Machine shops that are looking for a cost-effective solution to the challenge of cutting tough, difficult-to-machine materials around the clock are finding the answer in the UMC-750 universal machining centre. One company willing to testify to the Haas machine’s ruggedness and dependability is French aerospace contractor KMP, who runs an automated UMC-750 night and day machining complex components in titanium for Airbus.

The Airbus Group dominates the industrial landscape in south-west France. Along with an extensive supply chain in the Toulouse area, the European aerospace giant is single-handedly responsible for a good deal of the region’s economy. In fact, in 2011, when word got out that Airbus was planning a major manufacturing programme, husband and wife entrepreneurs Sébastien and Sonia Korczak decided to establish their own subcontract machining facility, KMP, with the intention of servicing the large number of tier-2 and tier-3 aerospace companies in the area.

“Before we opted for Haas, we were told by other machine tool suppliers that they weren’t up to the job of cutting hard materials,” says Sébastien. “In fact, it turns out they didn’t want us to know that Haas machines can be pushed day and night cutting tough materials, and will not let you down. What’s more, they’re so easy to use that one of my operators learnt the control in just a day; even my eleven-year-old son can run the machines!”

With no established contacts in the aerospace supply sector, KMP’s first six months were far from plain sailing. However, knocking on the doors of large aerospace supply chain companies eventually led to a handful of orders, which the company machined using a pre-owned Haas VF-2 vertical machining centre with a Haas TR160 two-axis (rotating/tilting) trunnion table.

“At the start, we wanted a five-axis machine to differentiate ourselves from three main competitors we had identified in the market,” says Sébastien. “But, we needed to find a good machine at a good price, and we couldn’t afford to buy a new one. The pre-owned Haas VF-2 proved to be the ideal solution. It has a very big program storage capacity, which allows us to use sophisticated machining strategies.”

Such was KMP’s initial success that within six months, the company had swapped the VF-2 for a Haas VM-2 vertical machining centre complete with a more powerful spindle, followed shortly by a Haas DT-1 drill/tap centre.
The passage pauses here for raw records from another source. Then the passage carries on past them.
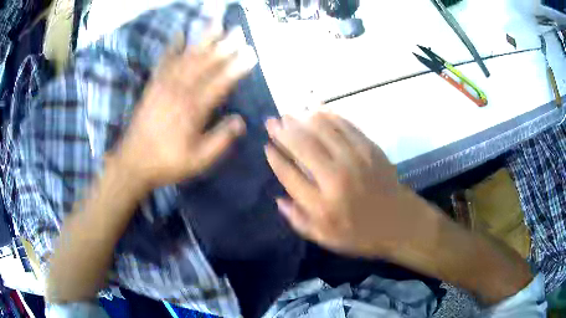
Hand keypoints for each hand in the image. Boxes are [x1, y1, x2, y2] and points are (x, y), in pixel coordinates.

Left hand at [113, 26, 256, 190]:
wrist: (133, 162)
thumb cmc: (167, 163)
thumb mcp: (198, 161)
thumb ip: (220, 140)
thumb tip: (240, 121)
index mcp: (193, 110)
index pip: (220, 83)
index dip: (237, 68)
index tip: (251, 54)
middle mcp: (179, 91)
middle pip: (205, 64)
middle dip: (223, 46)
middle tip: (238, 31)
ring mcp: (164, 86)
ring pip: (187, 57)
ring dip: (203, 40)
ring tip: (217, 24)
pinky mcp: (153, 86)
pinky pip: (163, 62)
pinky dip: (171, 47)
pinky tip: (179, 34)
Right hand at [265, 113, 434, 257]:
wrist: (400, 223)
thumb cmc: (362, 235)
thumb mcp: (326, 239)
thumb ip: (299, 221)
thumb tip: (279, 200)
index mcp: (322, 204)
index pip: (290, 175)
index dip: (275, 158)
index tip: (266, 147)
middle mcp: (335, 178)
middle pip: (303, 146)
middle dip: (283, 131)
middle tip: (271, 121)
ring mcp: (355, 159)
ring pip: (323, 130)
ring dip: (302, 119)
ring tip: (290, 113)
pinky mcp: (370, 149)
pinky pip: (345, 125)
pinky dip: (329, 116)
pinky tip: (318, 110)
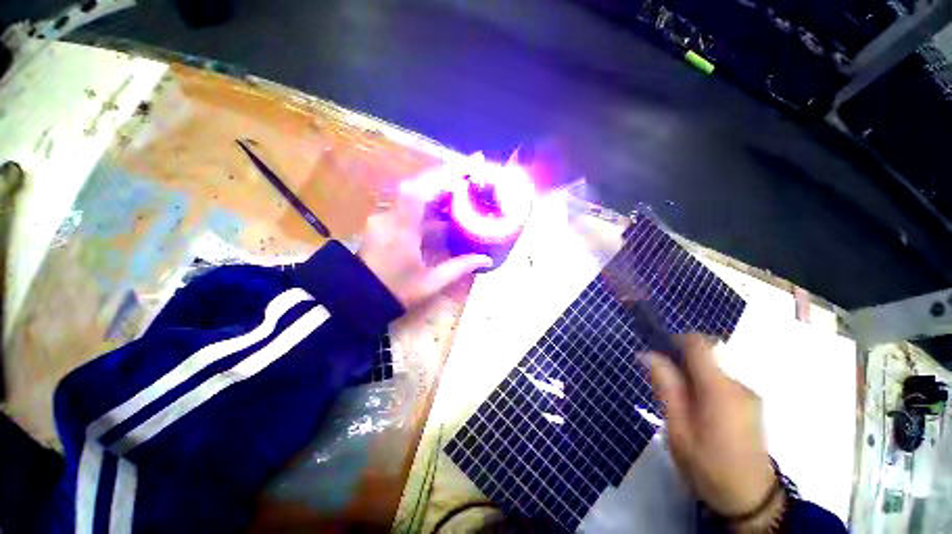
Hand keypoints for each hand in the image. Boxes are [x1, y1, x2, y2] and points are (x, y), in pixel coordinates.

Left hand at [358, 170, 491, 309]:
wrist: (358, 299)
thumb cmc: (395, 292)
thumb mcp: (430, 283)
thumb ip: (458, 268)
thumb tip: (486, 259)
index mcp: (401, 232)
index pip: (417, 192)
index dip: (439, 176)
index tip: (464, 168)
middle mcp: (389, 218)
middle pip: (416, 188)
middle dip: (443, 179)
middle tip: (469, 176)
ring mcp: (383, 219)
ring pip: (412, 197)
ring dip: (436, 192)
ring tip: (461, 191)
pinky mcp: (382, 223)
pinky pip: (407, 207)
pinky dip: (427, 206)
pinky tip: (442, 212)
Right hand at [649, 335, 776, 520]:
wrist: (751, 500)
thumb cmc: (708, 465)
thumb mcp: (677, 428)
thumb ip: (666, 387)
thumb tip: (648, 354)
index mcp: (719, 389)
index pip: (699, 344)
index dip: (675, 339)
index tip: (658, 352)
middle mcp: (738, 385)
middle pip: (705, 355)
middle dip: (680, 362)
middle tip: (663, 385)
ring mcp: (748, 394)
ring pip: (712, 369)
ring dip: (691, 376)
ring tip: (679, 404)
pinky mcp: (751, 404)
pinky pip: (721, 382)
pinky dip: (704, 386)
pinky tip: (697, 412)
“Haas has a big brand presence in the market in Europe, and because we’d had a very good experience with our used VF-2, we felt compelled to find out more about their machines,” adds Sébastien. “Other machine tool suppliers said Haas machines were only good for aluminium and plastics, but to me, their derisory comments hinted that there was a hidden truth they didn’t want us to know about.”

The most recent purchases at KMP are two Haas UMC-750 five-axis machining centres, one of which is robot-loaded and typically runs all night. KMP was, in fact, the first company in France to install a UMC-750.

“We shopped around, but with a weight of eight tons, the UMC-750 appeared to us to have the mass we were going to need to cut tough materials,” states Sébastien. “We had the opportunity to see the UMC-750 without the cover and were reassured by the sturdy, rigid machine frame. Also, we have great confidence in the Haas control. In fact, the UMC-750 is supplied as standard with some essential macros for five-axis machining, specifically for the dynamic repositioning of parts.”

According to Sébastien, the machine’s precision is another differentiating feature that has helped overcome many component issues at KMP. For instance, one particular part required holes drilled to a tolerance of plus or minus 3µm. The holes were generated using helical interpolation on the UMC-750, and the customer approved the parts when they were delivered as “right first time.”

Around 80% of the components that KMP makes are produced from titanium – a notoriously tough and difficult-to-machine alloy – mostly for the aerospace industry, but also for motorsport. Many of the components are highly complex, featuring freeform surfaces, inclined faces, angled through-holes and irregularly shaped bosses. Sometimes between 80% and 90% of the original billet is machined away.

All-night automation

Titanium has proved to be no problem for the Haas machines. Indeed, thanks to automation, one of the UMC-750 machines runs around the clock cutting titanium workpieces.

The Eco-Tower 60 from Lang Technik offers a simple and advantageous introduction to automation, typically for batch sizes up to 60 off. An operator at KMP loads the tower with billets, presses the button, and walks away, returning to find a completed batch of precision parts.

“Communication with the UMC-750 is very straightforward, and was facilitated by a Haas technician in no time,” says Sébastien.

KMP aims to continue growing by finding customers who need precise parts made in tough materials and larger volumes. However, the company is operating in competition with local companies, as well as rivals operating in lower-cost economies such as Romania and Tunisia.

“We have to be well organised and structured, with an attractive hourly rate, in order to compete,” concludes Sébastien. “Which means the price and running costs of Haas machines are a huge advantage, and we can build on that.

“We now feel confident enough to hire more employees and buy more Haas machine tools, especially universal machines. I’m very glad we didn’t listen to the stories we were told by other machine tool companies. We wouldn’t be where we are today. It’s always worth finding out for yourself.”